It happens suddenly, when you least expect it. It is a matter of utmost urgency, and requires the entire lab to drop everything else they’re doing and pull together. No one experiment is more important than this intermittent, yet inevitable event.

I am speaking, of course, of your typical Lab Freezer Emergency. Of course we are all in denial about defrosting. We watch, day in and day out, as the frost mounts and it becomes more and more difficult to pull out drawers and closer doors. Of course we know that we should do some preventative scraping but – aside from perhaps the occasional lazy kick which sends shards of ice flying – we can’t really be bothered.

Until that fateful morning when we arrive in to lab and find that the freezer – almost always the one that contains the most precious samples – is frozen in the door-ajar position.

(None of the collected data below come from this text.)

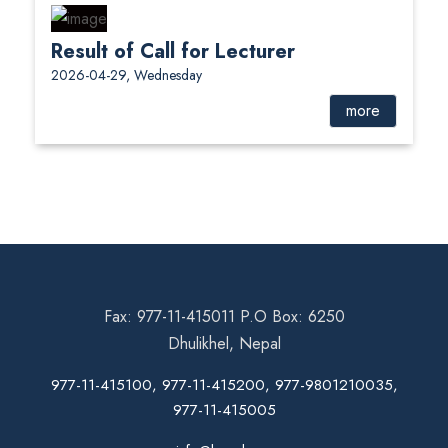
Result of Call for Lecturer
2026-04-29, Wednesday
more
Fax: 977-11-415011 P.O Box: 6250
Dhulikhel, Nepal
977-11-415100, 977-11-415200, 977-9801210035,
977-11-415005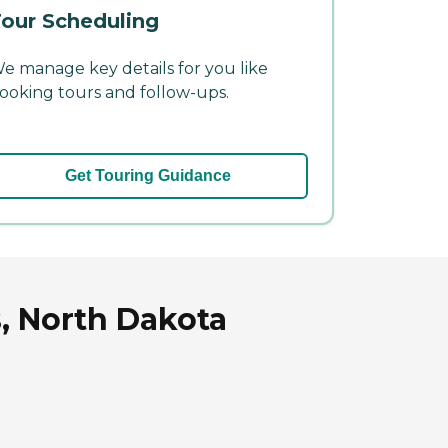
our Scheduling
e manage key details for you like
ooking tours and follow-ups.
Get Touring Guidance
, North Dakota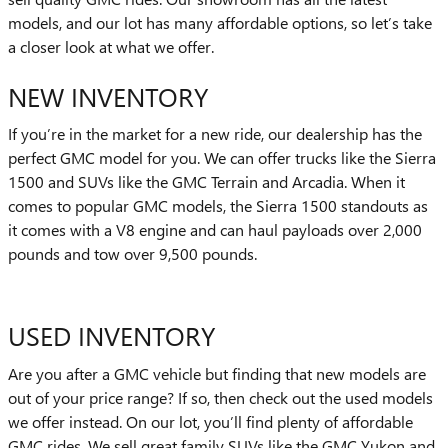
models, and our lot has many affordable options, so let’s take
a closer look at what we offer.
NEW INVENTORY
If you’re in the market for a new ride, our dealership has the
perfect GMC model for you. We can offer trucks like the Sierra
1500 and SUVs like the GMC Terrain and Arcadia. When it
comes to popular GMC models, the Sierra 1500 standouts as
it comes with a V8 engine and can haul payloads over 2,000
pounds and tow over 9,500 pounds.
USED INVENTORY
Are you after a GMC vehicle but finding that new models are
out of your price range? If so, then check out the used models
we offer instead. On our lot, you’ll find plenty of affordable
GMC rides. We sell great family SUVs like the GMC Yukon and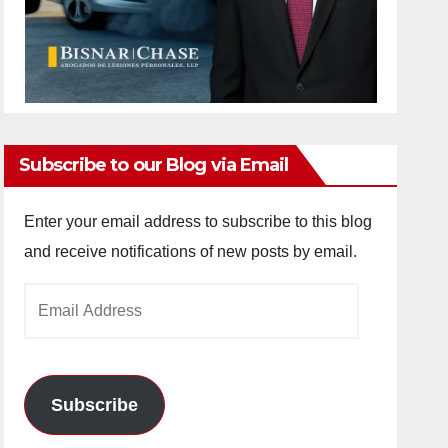
Subscribe to our Blog via Email
Enter your email address to subscribe to this blog
and receive notifications of new posts by email.
Email
Address
Subscribe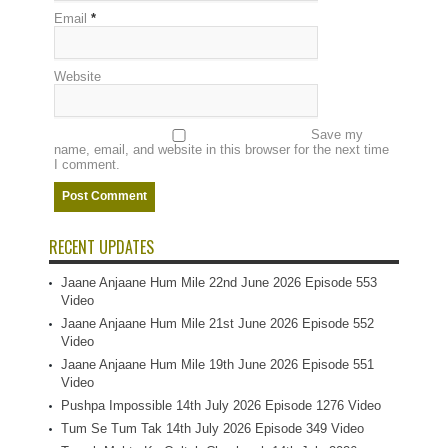
Email
*
Website
Save my
name, email, and website in this browser for the next time
I comment.
RECENT UPDATES
Jaane Anjaane Hum Mile 22nd June 2026 Episode 553
Video
Jaane Anjaane Hum Mile 21st June 2026 Episode 552
Video
Jaane Anjaane Hum Mile 19th June 2026 Episode 551
Video
Pushpa Impossible 14th July 2026 Episode 1276 Video
Tum Se Tum Tak 14th July 2026 Episode 349 Video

Battle stations. Down your lattes, ladies and gentlemen, put on your white coats and gloves, and grab your favorite implement of choice – metal spatula, 10 mL plastic pipette, Eppendorf rack. No, not you two: you guys turn loaves into fishes and actually find another freezer that has the space to accommodate all the imperiled boxes for a few hours. No, I don’t care if there’s “no room” – make some. Oh, hey: brainwave. Go flirt with that cute post-doc down the corridor and see if he’s got some space. Chop chop.

It’s cold. It’s hard work. It’s – after a few minutes – getting pretty wet on the floor. We free the stuck drawers, liberate the now moist and floppy cardboard boxes, and bang at the ice in turns until we’re all short of breath. Several dozen rolls of paper towels are mush beneath our feet. We fill trays with hot water to speed up the process. And a few hours later, the freezer is ice-free, patted dry and good to go.

All in a day’s work, ma’am. We should take this on the road.